Section 162(a) of the Internal Revenue Code provides, in part, that there shall be allowed as a deduction all of the ordinary and necessary expenses paid or incurred during the taxable year in carrying on any trade or business.

Section 1.162-1(a) of the Income Tax Regulations provides, in part, that among the items included in business ex-penses are insurance premiums against fire, storms, theft, accident, or other similar losses in the case of a business.

The present situation involves Company directly writing a small number of policies to related insureds. More im-portantly, however, under Coinsurance Agreement A, Company contributes a substantial amount of its direct con-sideration (received from its insureds) and associated risks to the pool, and under Coinsurance Agreement B, receives a quota share of the consideration and associated risks from the pool roughly equal in dollar terms to Number J percent of the amount Company ceded to the pool on each line of coverage. The result is that there are a significant number of unrelated covered entities such that none is paying for a significant portion of its own risk. Accordingly, given that insurance risks are covered, the arrangement achieves adequate risk shifting and risk distribution such that the contracts issued by Company to its insureds constitute insurance for federal income tax purposes. For the year for which the predicate facts were represented, this appears to be more than half of Company's business.

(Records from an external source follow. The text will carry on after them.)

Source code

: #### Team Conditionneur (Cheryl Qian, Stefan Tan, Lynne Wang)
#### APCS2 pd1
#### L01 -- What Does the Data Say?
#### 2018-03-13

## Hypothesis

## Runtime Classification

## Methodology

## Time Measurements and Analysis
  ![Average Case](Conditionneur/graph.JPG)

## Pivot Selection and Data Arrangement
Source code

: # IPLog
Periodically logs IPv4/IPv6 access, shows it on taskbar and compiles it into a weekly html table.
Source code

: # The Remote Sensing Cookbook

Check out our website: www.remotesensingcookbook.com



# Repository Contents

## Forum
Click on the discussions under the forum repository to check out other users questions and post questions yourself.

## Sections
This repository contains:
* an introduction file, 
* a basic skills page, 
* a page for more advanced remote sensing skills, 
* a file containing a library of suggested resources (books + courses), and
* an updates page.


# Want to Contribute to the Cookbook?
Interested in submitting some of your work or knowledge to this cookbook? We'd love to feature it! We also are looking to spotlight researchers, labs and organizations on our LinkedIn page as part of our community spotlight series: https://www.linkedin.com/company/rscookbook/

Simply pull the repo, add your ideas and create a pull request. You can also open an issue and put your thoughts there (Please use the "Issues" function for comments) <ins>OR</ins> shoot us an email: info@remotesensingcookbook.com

Based solely on the information submitted and the representations made, and provided that Company is adequately capitalized and continues to operate as a participant in the pool (in the matter described above), we conclude that the arrangement between the insureds and Company constitutes insurance for federal income tax purposes, such that consideration paid by the insureds to Company is an insurance premium under § 1.162-1(a) of the Income Tax Regulations, and Company would qualify under Part II of Subchapter L for the taxable year if it were a domestic corporation.

Except as expressly provided herein, no opinion is expressed in this letter ruling under the provisions of any other section of the Code or Regulations. No opinion is expressed as to whether or not the amount of premiums charged by Company has been calculated correctly or whether other requirements under § 162 have been met. See e.g., Rev. Rul. 2007-3, 2007-1 C.B. 350. Further, no opinion has been requested and none has been expressed as to whether the reinsurance pool is an entity for federal income tax purposes. This ruling letter is directed only to the taxpayer who requested it. Section 6110(k)(3) of the Code provides that it may not be used or cited as precedent.

A copy of this letter should be attached to any Federal income tax return to which it is relevant.

In accordance with the power of attorney on file in this office, we are sending a copy of this letter to your authorized representative.

Sincerely yours,
Sheryl B. Flum
Chief, Branch 4
Office of the Associate Chief Counsel (Financial Institutions & Products)

FN1. Insured Entity 6 manufactures the C medical appliance in Foreign Country H and performs warehousing and distribution in the United States. All of the interests in Insured Entity 6 are owned by Individual A. Insured Entity 6 is a disregarded entity for federal income tax purposes and its income and expenses will be reported on a Schedule C (Profit or Loss From Business) of the Form 1040 (U.S. Individual Income Tax Return) of Individual A.

FN2. Coinsurance Agreements A and B state that these agreements including attachments or amendments signed and dated in writing by a duly authorized insurance manager, agent, or officer of the parties constitutes the entire contract between the parties.

FN3. On the other hand, § 845 which grants to the Secretary explicit authority to reallocate, recharacterize, or make other adjustments with respect to certain reinsurance arrangements does not refer to direct insurance.

Section 6110(j)(3) of the Internal Revenue CodeThis document may not be used or cited as precedent.